Task prompt: Where the word "University" shows up in the entries below, please copy the whole line.

━━━━━━

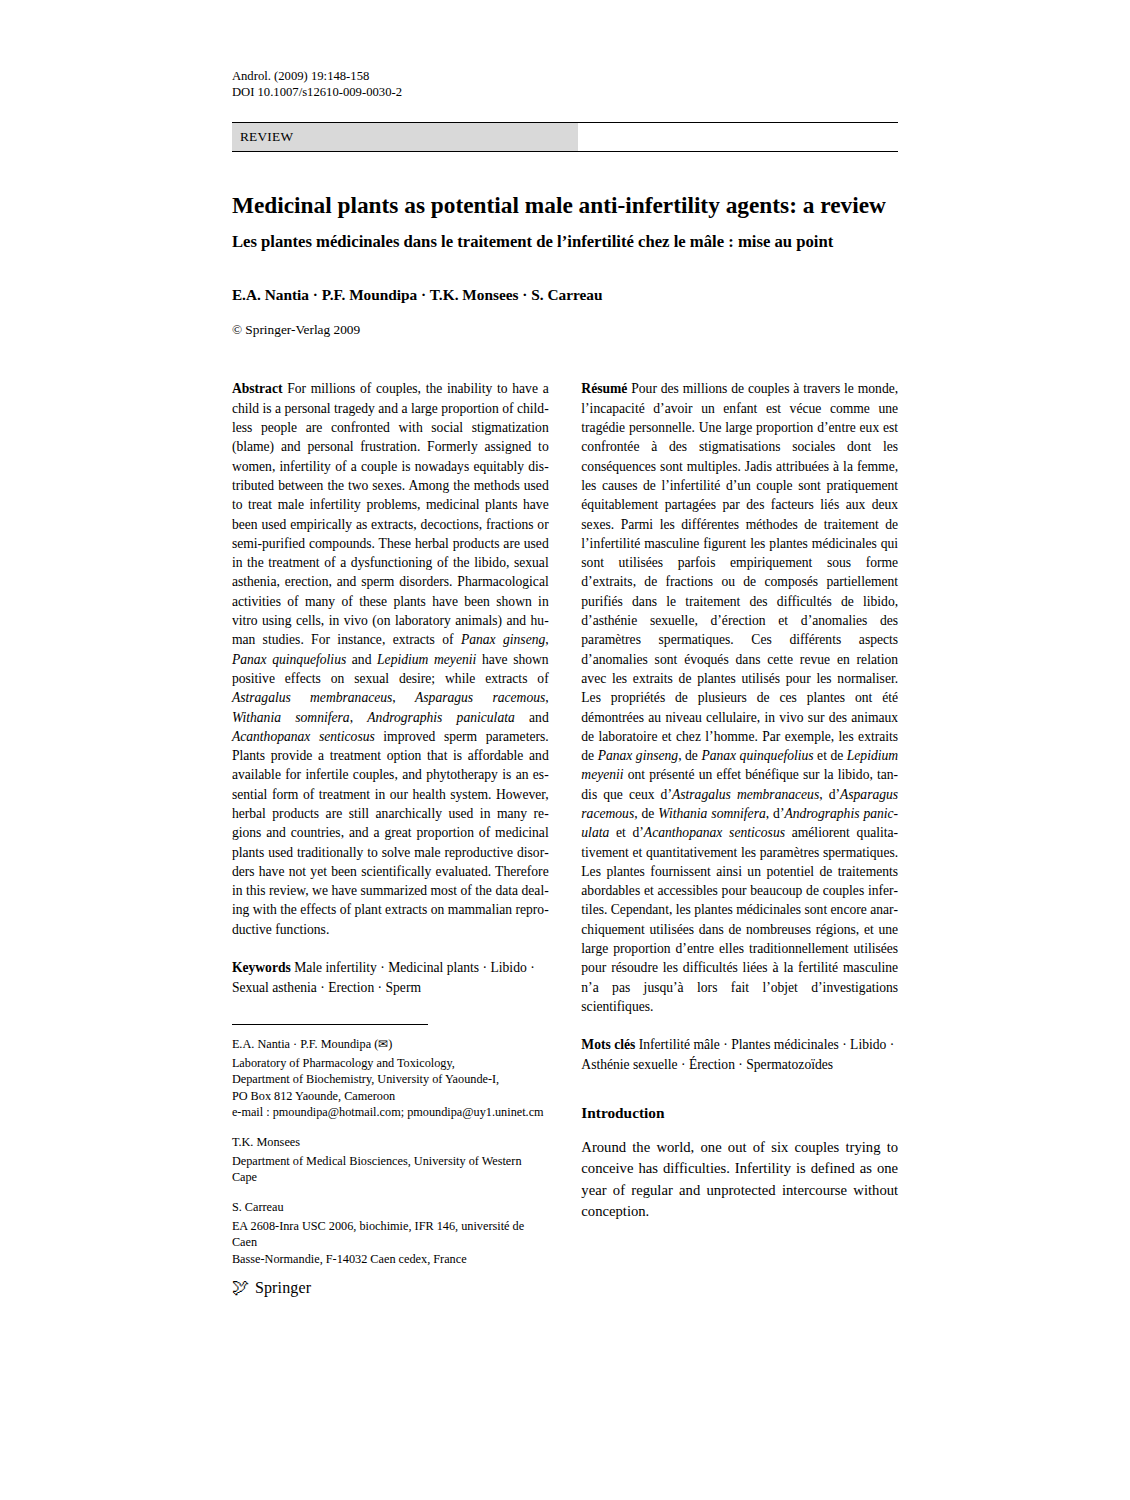Androl. (2009) 19:148-158
DOI 10.1007/s12610-009-0030-2
REVIEW
Medicinal plants as potential male anti-infertility agents: a review
Les plantes médicinales dans le traitement de l’infertilité chez le mâle : mise au point
E.A. Nantia · P.F. Moundipa · T.K. Monsees · S. Carreau
© Springer-Verlag 2009
Abstract For millions of couples, the inability to have a child is a personal tragedy and a large proportion of childless people are confronted with social stigmatization (blame) and personal frustration. Formerly assigned to women, infertility of a couple is nowadays equitably distributed between the two sexes. Among the methods used to treat male infertility problems, medicinal plants have been used empirically as extracts, decoctions, fractions or semi-purified compounds. These herbal products are used in the treatment of a dysfunctioning of the libido, sexual asthenia, erection, and sperm disorders. Pharmacological activities of many of these plants have been shown in vitro using cells, in vivo (on laboratory animals) and human studies. For instance, extracts of Panax ginseng, Panax quinquefolius and Lepidium meyenii have shown positive effects on sexual desire; while extracts of Astragalus membranaceus, Asparagus racemous, Withania somnifera, Andrographis paniculata and Acanthopanax senticosus improved sperm parameters. Plants provide a treatment option that is affordable and available for infertile couples, and phytotherapy is an essential form of treatment in our health system. However, herbal products are still anarchically used in many regions and countries, and a great proportion of medicinal plants used traditionally to solve male reproductive disorders have not yet been scientifically evaluated. Therefore in this review, we have summarized most of the data dealing with the effects of plant extracts on mammalian reproductive functions.
Keywords Male infertility · Medicinal plants · Libido · Sexual asthenia · Erection · Sperm
E.A. Nantia · P.F. Moundipa (✉)
Laboratory of Pharmacology and Toxicology,
Department of Biochemistry, University of Yaounde-I,
PO Box 812 Yaounde, Cameroon
e-mail : pmoundipa@hotmail.com; pmoundipa@uy1.uninet.cm
T.K. Monsees
Department of Medical Biosciences, University of Western Cape
S. Carreau
EA 2608-Inra USC 2006, biochimie, IFR 146, université de Caen
Basse-Normandie, F-14032 Caen cedex, France
Résumé Pour des millions de couples à travers le monde, l’incapacité d’avoir un enfant est vécue comme une tragédie personnelle. Une large proportion d’entre eux est confrontée à des stigmatisations sociales dont les conséquences sont multiples. Jadis attribuées à la femme, les causes de l’infertilité d’un couple sont pratiquement équitablement partagées par des facteurs liés aux deux sexes. Parmi les différentes méthodes de traitement de l’infertilité masculine figurent les plantes médicinales qui sont utilisées parfois empiriquement sous forme d’extraits, de fractions ou de composés partiellement purifiés dans le traitement des difficultés de libido, d’asthénie sexuelle, d’érection et d’anomalies des paramètres spermatiques. Ces différents aspects d’anomalies sont évoqués dans cette revue en relation avec les extraits de plantes utilisés pour les normaliser. Les propriétés de plusieurs de ces plantes ont été démontrées au niveau cellulaire, in vivo sur des animaux de laboratoire et chez l’homme. Par exemple, les extraits de Panax ginseng, de Panax quinquefolius et de Lepidium meyenii ont présenté un effet bénéfique sur la libido, tandis que ceux d’Astragalus membranaceus, d’Asparagus racemous, de Withania somnifera, d’Andrographis paniculata et d’Acanthopanax senticosus améliorent qualitativement et quantitativement les paramètres spermatiques. Les plantes fournissent ainsi un potentiel de traitements abordables et accessibles pour beaucoup de couples infertiles. Cependant, les plantes médicinales sont encore anarchiquement utilisées dans de nombreuses régions, et une large proportion d’entre elles traditionnellement utilisées pour résoudre les difficultés liées à la fertilité masculine n’a pas jusqu’à lors fait l’objet d’investigations scientifiques.
Mots clés Infertilité mâle · Plantes médicinales · Libido · Asthénie sexuelle · Érection · Spermatozoïdes
Introduction
Around the world, one out of six couples trying to conceive has difficulties. Infertility is defined as one year of regular and unprotected intercourse without conception.
🕊Springer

━━━━━━

Solution to the exercise:
Department of Biochemistry, University of Yaounde-I,
Department of Medical Biosciences, University of Western Cape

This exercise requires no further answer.